Data records:

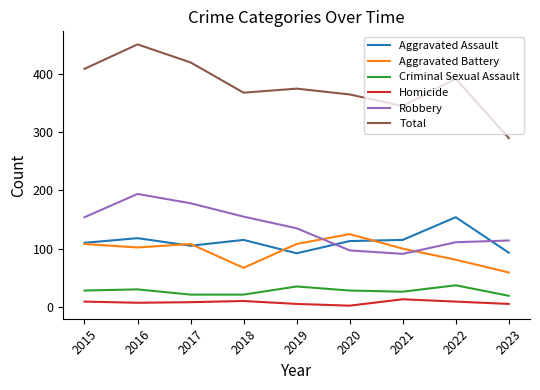

What is the difference between the highest and lowest values at 2019?

370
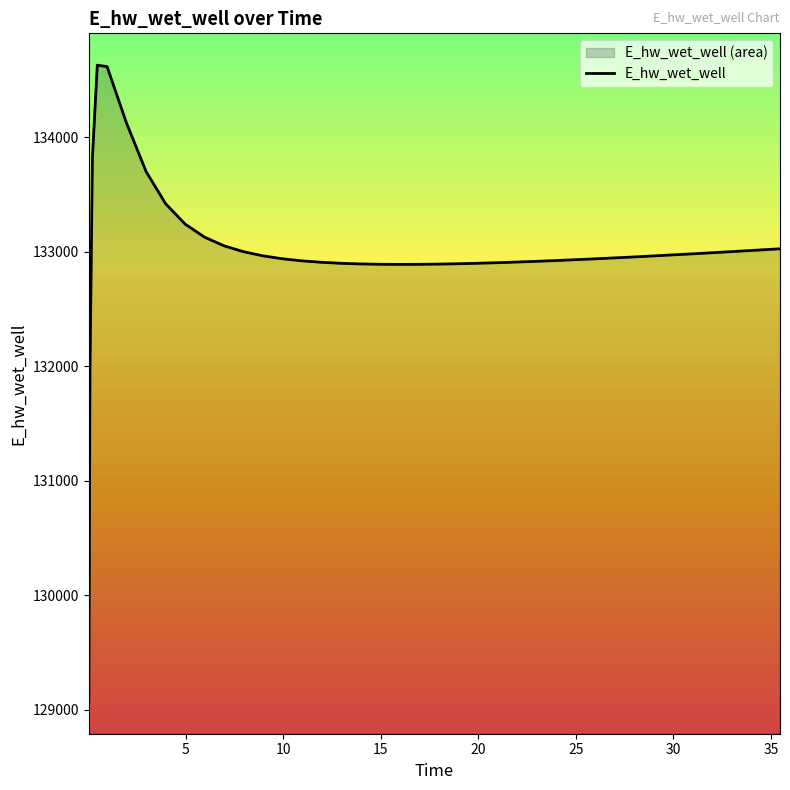

What is the smallest value displayed?

129070.3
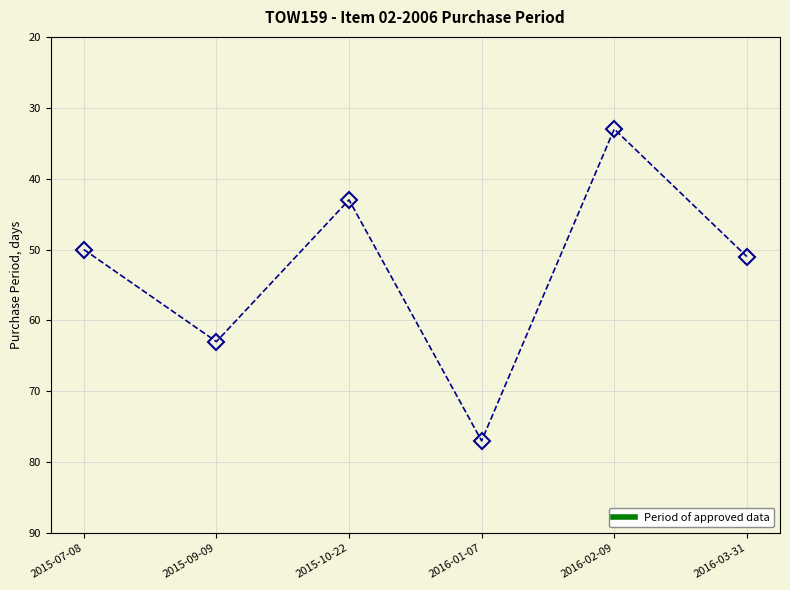

What is the value of the 6th point from the left?

51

**Task statement**
Write out the entries again without the pictures, replacing "point" with "marker" and leaving everything else unchanged.

**Task result**
What is the difference between the highest and lowest values at 2019?

370

What is the smallest value displayed?

129070.3

What is the value of the 6th marker from the left?

51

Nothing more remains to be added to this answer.